The S&P 500 has had a rough week as of midday Thursday, with four back-to-back losing sessions. The benchmark index is still up about 4% since the beginning of January, but there’s no guarantee those gains will last.
That's according to Morgan Stanley analysts. In a note to clients earlier this week, the analysts — led by Michael Wilson, chief equity strategist at the firm — warned that stocks have surged to unsustainable highs.
Investors are increasingly bullish across the board despite the facts that stocks are “more expensive than at any time since 2007” and earnings expectations are 10% to 20% too high, the analysts wrote.
What’s ahead for the stock market
That mismatch between the state of the market and investors' optimistic sentiment could lead to major losses in the months to come, especially given that the Federal Reserve could raise interest rates higher than expected and keep them there longer than expected, according to the analysts.

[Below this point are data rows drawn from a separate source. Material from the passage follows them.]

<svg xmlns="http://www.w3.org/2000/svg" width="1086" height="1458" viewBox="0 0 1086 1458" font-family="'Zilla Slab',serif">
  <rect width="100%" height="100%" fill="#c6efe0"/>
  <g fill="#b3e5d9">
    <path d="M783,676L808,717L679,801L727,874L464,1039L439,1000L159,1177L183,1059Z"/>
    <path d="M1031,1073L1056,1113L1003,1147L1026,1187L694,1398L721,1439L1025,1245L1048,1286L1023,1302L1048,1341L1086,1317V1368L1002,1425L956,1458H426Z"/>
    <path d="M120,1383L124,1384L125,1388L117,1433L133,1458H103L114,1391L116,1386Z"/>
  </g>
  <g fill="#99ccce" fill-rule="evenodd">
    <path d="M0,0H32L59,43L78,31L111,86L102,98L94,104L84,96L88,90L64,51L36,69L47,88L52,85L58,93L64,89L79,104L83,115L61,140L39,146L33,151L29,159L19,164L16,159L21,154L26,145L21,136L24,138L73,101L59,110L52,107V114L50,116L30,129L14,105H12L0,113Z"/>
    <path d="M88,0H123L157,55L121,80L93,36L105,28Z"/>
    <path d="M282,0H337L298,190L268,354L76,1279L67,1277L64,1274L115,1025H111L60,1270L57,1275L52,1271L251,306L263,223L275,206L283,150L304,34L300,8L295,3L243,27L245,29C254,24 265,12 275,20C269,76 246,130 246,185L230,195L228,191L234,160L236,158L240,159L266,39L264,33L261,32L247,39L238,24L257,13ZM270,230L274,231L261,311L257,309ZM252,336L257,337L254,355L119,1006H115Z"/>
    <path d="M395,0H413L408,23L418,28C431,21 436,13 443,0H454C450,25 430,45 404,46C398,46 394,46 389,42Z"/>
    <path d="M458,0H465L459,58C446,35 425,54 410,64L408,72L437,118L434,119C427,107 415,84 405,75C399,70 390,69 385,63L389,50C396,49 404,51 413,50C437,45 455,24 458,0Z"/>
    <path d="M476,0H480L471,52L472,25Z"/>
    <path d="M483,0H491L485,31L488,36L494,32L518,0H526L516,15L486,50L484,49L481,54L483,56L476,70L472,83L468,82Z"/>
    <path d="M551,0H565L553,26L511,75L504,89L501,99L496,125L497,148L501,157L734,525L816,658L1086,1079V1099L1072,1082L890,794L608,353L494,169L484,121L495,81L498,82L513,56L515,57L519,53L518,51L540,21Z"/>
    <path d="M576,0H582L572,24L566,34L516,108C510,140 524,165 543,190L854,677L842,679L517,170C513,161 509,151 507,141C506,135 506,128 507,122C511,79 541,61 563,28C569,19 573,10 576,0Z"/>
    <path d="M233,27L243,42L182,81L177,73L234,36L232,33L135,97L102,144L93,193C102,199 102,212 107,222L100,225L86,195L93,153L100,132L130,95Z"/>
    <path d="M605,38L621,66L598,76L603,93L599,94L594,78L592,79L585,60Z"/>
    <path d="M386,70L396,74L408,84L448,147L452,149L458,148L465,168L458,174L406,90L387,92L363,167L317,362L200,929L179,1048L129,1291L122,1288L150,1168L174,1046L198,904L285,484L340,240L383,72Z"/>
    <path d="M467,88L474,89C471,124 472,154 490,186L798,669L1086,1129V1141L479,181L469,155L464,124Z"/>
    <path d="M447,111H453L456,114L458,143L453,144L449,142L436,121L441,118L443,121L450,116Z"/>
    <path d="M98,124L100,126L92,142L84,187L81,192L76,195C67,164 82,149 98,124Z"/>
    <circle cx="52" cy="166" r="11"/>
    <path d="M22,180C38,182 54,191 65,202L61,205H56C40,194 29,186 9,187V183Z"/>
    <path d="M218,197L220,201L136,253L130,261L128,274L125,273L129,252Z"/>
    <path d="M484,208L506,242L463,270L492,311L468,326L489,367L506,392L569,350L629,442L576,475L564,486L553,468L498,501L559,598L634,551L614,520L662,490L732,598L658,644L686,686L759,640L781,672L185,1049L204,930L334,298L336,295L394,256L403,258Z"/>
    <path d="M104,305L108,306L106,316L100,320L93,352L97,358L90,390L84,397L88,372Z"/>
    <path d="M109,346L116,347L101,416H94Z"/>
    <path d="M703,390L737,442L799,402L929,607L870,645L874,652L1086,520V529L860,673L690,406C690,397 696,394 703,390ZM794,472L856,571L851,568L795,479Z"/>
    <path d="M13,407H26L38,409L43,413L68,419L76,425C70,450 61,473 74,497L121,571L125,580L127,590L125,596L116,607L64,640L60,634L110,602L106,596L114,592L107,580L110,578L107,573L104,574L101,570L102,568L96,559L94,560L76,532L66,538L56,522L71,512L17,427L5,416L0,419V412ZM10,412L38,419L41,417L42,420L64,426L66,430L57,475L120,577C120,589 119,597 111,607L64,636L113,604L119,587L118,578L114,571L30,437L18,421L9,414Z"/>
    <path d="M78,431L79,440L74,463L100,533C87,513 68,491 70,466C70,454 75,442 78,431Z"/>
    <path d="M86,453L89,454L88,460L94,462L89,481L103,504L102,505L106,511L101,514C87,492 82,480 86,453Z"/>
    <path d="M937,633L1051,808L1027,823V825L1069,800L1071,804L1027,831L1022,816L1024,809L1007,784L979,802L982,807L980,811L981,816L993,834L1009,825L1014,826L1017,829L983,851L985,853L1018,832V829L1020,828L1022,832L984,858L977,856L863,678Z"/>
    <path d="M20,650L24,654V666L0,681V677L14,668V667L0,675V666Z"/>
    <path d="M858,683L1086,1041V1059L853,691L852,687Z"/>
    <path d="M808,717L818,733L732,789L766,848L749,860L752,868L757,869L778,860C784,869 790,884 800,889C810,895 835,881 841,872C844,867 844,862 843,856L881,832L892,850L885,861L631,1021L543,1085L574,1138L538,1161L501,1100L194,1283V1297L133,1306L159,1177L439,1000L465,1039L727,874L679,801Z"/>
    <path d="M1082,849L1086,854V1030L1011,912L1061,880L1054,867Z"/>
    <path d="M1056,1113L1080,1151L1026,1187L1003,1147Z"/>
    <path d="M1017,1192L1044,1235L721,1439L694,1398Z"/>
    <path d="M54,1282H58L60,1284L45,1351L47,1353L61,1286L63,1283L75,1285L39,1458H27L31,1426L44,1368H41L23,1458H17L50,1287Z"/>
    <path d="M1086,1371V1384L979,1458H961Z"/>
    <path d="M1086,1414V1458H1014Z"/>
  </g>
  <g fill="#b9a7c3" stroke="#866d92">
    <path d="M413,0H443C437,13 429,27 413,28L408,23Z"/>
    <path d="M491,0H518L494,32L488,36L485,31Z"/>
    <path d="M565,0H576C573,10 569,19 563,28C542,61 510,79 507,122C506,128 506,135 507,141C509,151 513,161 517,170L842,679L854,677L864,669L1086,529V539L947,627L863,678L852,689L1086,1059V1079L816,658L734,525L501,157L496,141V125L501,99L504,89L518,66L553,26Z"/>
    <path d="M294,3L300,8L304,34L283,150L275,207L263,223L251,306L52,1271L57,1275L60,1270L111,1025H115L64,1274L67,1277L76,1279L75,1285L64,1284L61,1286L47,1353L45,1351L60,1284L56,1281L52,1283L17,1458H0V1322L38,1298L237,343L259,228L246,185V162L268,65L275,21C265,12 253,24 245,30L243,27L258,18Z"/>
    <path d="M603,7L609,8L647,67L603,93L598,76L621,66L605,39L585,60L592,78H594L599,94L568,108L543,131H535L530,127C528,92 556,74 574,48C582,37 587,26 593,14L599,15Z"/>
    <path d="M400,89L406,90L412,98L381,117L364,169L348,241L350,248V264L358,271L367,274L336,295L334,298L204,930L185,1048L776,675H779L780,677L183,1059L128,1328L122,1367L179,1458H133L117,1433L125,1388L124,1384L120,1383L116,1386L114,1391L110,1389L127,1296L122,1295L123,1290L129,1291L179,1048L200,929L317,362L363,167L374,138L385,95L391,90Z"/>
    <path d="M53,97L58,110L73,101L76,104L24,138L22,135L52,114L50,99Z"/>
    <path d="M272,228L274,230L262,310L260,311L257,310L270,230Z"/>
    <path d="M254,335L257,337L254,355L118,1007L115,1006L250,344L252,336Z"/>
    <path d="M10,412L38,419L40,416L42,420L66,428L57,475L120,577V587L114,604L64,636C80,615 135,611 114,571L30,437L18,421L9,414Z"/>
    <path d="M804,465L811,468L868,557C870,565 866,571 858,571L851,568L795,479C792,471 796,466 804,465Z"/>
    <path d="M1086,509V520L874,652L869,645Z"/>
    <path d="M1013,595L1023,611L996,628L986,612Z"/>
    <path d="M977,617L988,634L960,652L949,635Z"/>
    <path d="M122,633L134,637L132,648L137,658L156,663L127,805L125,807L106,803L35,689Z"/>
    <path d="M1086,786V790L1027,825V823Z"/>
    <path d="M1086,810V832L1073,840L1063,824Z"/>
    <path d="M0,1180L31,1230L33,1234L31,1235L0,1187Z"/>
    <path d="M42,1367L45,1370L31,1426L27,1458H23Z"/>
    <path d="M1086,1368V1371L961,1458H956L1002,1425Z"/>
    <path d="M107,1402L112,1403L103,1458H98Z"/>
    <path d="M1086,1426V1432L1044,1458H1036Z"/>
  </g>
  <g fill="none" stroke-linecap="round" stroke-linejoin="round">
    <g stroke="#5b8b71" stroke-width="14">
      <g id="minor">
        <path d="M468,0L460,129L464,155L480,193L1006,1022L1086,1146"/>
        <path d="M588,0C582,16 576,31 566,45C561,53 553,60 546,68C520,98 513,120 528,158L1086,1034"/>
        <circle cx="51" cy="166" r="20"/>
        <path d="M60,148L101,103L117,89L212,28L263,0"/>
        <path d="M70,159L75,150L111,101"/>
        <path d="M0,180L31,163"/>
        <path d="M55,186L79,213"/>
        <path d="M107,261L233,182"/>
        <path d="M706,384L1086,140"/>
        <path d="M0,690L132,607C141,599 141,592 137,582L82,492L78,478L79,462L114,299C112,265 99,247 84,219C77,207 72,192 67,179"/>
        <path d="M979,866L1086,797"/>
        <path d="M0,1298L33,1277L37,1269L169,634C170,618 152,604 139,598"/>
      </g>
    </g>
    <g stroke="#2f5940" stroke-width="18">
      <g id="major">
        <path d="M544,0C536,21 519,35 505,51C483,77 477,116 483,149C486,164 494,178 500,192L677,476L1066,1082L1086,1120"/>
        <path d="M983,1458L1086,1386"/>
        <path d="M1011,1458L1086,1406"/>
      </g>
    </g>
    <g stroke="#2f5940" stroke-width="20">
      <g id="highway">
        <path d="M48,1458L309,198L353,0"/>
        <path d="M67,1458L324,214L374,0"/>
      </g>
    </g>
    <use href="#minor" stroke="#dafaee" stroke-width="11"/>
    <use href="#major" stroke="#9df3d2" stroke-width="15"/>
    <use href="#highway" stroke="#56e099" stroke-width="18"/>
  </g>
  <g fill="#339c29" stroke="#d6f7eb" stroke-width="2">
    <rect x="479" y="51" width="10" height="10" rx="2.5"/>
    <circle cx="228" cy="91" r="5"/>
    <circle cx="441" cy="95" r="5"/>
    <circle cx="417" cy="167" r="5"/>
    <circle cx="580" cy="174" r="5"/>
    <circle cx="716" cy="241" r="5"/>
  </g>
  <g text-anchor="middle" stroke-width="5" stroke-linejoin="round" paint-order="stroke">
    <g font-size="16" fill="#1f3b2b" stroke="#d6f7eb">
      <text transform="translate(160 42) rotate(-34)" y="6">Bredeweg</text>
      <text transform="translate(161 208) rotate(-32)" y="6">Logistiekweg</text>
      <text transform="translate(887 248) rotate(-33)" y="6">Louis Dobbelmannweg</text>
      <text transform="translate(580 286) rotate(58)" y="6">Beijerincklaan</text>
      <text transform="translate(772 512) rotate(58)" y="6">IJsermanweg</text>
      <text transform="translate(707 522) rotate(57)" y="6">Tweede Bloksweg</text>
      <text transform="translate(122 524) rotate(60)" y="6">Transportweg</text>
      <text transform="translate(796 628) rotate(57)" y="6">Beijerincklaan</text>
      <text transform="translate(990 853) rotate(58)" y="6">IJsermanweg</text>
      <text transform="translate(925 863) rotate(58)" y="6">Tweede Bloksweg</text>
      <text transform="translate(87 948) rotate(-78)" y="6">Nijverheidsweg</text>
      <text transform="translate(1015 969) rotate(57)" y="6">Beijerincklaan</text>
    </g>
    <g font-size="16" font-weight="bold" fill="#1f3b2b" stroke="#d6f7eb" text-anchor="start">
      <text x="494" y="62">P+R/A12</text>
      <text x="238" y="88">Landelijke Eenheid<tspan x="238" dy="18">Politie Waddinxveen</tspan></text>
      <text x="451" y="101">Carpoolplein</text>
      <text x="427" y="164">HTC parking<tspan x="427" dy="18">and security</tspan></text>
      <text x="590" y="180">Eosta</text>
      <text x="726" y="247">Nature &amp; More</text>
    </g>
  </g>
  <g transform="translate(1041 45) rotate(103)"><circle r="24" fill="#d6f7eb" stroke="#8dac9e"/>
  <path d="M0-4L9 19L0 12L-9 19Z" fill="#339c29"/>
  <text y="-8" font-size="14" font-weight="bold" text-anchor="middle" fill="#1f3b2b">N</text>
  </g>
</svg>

The Fed raised interest rates throughout 2022 in an attempt to curb record-high inflation. Because higher interest rates make it more expensive for businesses and consumers to borrow and spend money, rate hikes tend to weigh on the price of financial assets like stocks, bonds and crypto — an effect we certainly saw reflected in the markets in 2022.
The central bank most recently raised the federal funds rate by 25 basis points. While that was a smaller increase than investors have grown accustomed to, minutes from the meeting released this week indicate that Fed officials believe ongoing rate increases will likely be necessary to fight inflation.
“Bottom line, investors are not bearish any longer,” the Morgan Stanley analysts wrote. “This is just another reason to be wary of the set-up going into what is likely to be another weak earnings season.”
Wilson predicts that the S&P 500 could potentially fall to as low as 3,000 points in the first half of the year. That’s a drop of nearly 25% from its close at 3,991 points on Wednesday.
Advice from Money
Fluctuations in the stock market are normal, and no one has a crystal ball when it comes to stocks’ performance. That’s one reason why financial advisors generally recommend deciding on a long-term investment strategy and sticking with it, even during periods when the market is down.
In fact, periods in which prices are lower are actually a good time to invest, many experts say, since stocks are essentially on sale and you can benefit from the eventual recovery. They tend to recommend a strategy like dollar-cost averaging, which involves investing set amounts of money at regular intervals, to keep yourself from trying to time the market.